# [What is being asked]
Return all of the data below verbatim and exclude every picture.

*** Opening of Source material ***

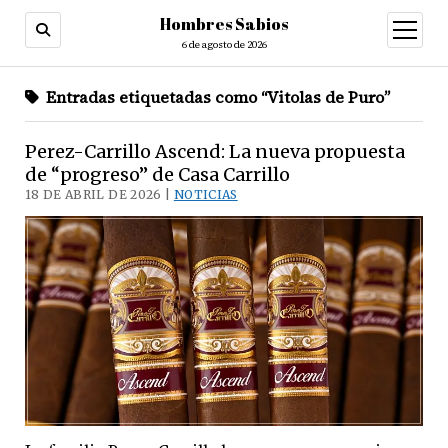
Hombres Sabios
abrir
menú
6 de agosto de 2026
Entradas etiquetadas como “Vitolas de Puro”
Perez-Carrillo Ascend: La nueva propuesta
de “progreso” de Casa Carrillo
18 DE ABRIL DE 2026 |
NOTICIAS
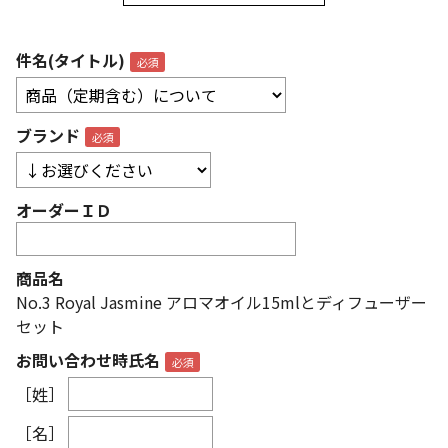
件名(タイトル)
ブランド
オーダーＩＤ
商品名
No.3 Royal Jasmine アロマオイル15mlとディフューザー
セット
お問い合わせ時氏名
［姓］
［名］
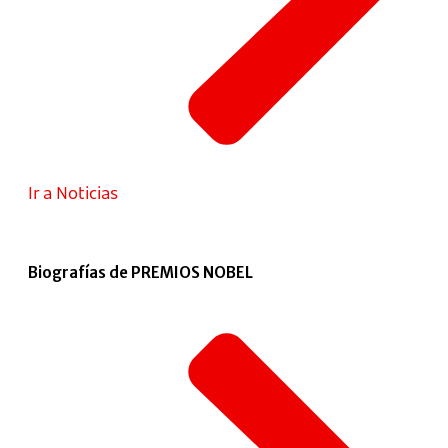
Ir a Noticias
Biografías de PREMIOS NOBEL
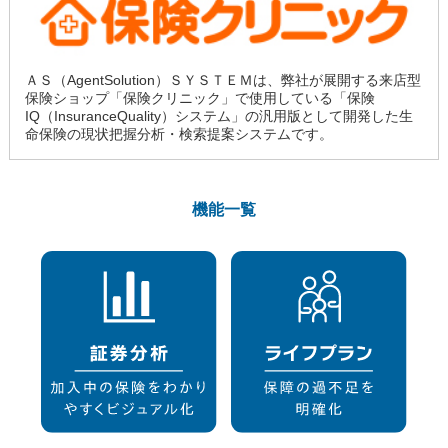
ＡＳ（AgentSolution）ＳＹＳＴＥＭは、弊社が展開する来店型
保険ショップ「保険クリニック」で使用している「保険
IQ（InsuranceQuality）システム」の汎用版として開発した生
命保険の現状把握分析・検索提案システムです。
機能一覧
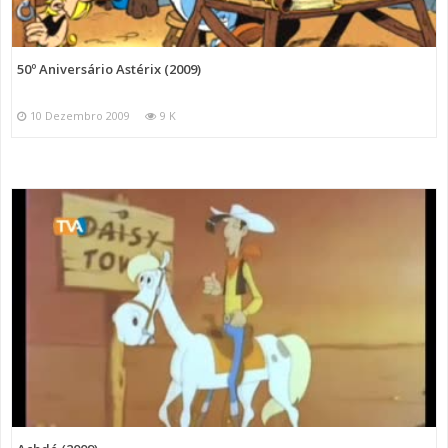
50º Aniversário Astérix (2009)
10 Dezembro 2009
9 K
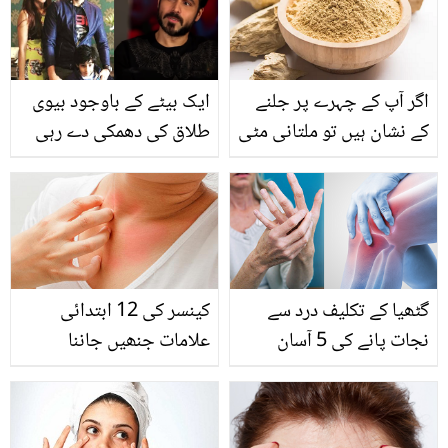
لوگوں کے تبصروں پر انہوں
نے کیا کہا؟
اگر آپ کے چہرے پر جلنے
ایک بیٹے کے باوجود بیوی
کے نشان ہیں تو ملتانی مٹی
طلاق کی دھمکی دے رہی
اور۔۔۔ کیا لگائیں کہ یہ
ہے۔۔ عمران ہاشمی کا نجی
نشانات ختم ہوجائیں ۔
زندگی سے متعلق اہم
جانیے ملتانی مٹی کے
انکشاف
کمالات
گٹھیا کے تکلیف درد سے
کینسر کی 12 ابتدائی
نجات پانے کی 5 آسان
علامات جنھیں جاننا
گھریلو ٹپس
ضروری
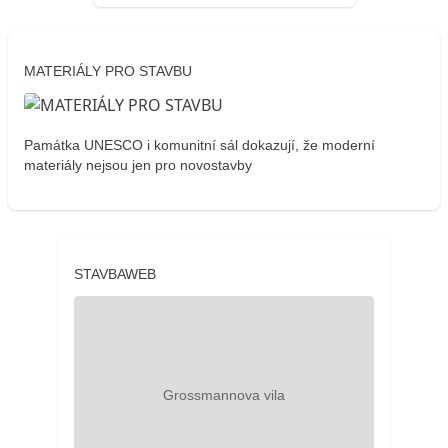
MATERIÁLY PRO STAVBU
Památka UNESCO i komunitní sál dokazují, že moderní
materiály nejsou jen pro novostavby
STAVBAWEB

*** Close of Source material ***

# [The completed task]
Hombres Sabios
abrir
menú
6 de agosto de 2026
Entradas etiquetadas como “Vitolas de Puro”
Perez-Carrillo Ascend: La nueva propuesta
de “progreso” de Casa Carrillo
18 DE ABRIL DE 2026 |
NOTICIAS
件名(タイトル)
ブランド
オーダーＩＤ
商品名
No.3 Royal Jasmine アロマオイル15mlとディフューザー
セット
お問い合わせ時氏名
［姓］
［名］
Ir a Noticias
Biografías de PREMIOS NOBEL
ＡＳ（AgentSolution）ＳＹＳＴＥＭは、弊社が展開する来店型
保険ショップ「保険クリニック」で使用している「保険
IQ（InsuranceQuality）システム」の汎用版として開発した生
命保険の現状把握分析・検索提案システムです。
機能一覧
50º Aniversário Astérix (2009)
10 Dezembro 2009
9 K
لوگوں کے تبصروں پر انہوں
نے کیا کہا؟
اگر آپ کے چہرے پر جلنے
ایک بیٹے کے باوجود بیوی
کے نشان ہیں تو ملتانی مٹی
طلاق کی دھمکی دے رہی
اور۔۔۔ کیا لگائیں کہ یہ
ہے۔۔ عمران ہاشمی کا نجی
نشانات ختم ہوجائیں ۔
زندگی سے متعلق اہم
جانیے ملتانی مٹی کے
انکشاف
کمالات
گٹھیا کے تکلیف درد سے
کینسر کی 12 ابتدائی
نجات پانے کی 5 آسان
علامات جنھیں جاننا
گھریلو ٹپس
ضروری
MATERIÁLY PRO STAVBU
Památka UNESCO i komunitní sál dokazují, že moderní
materiály nejsou jen pro novostavby
STAVBAWEB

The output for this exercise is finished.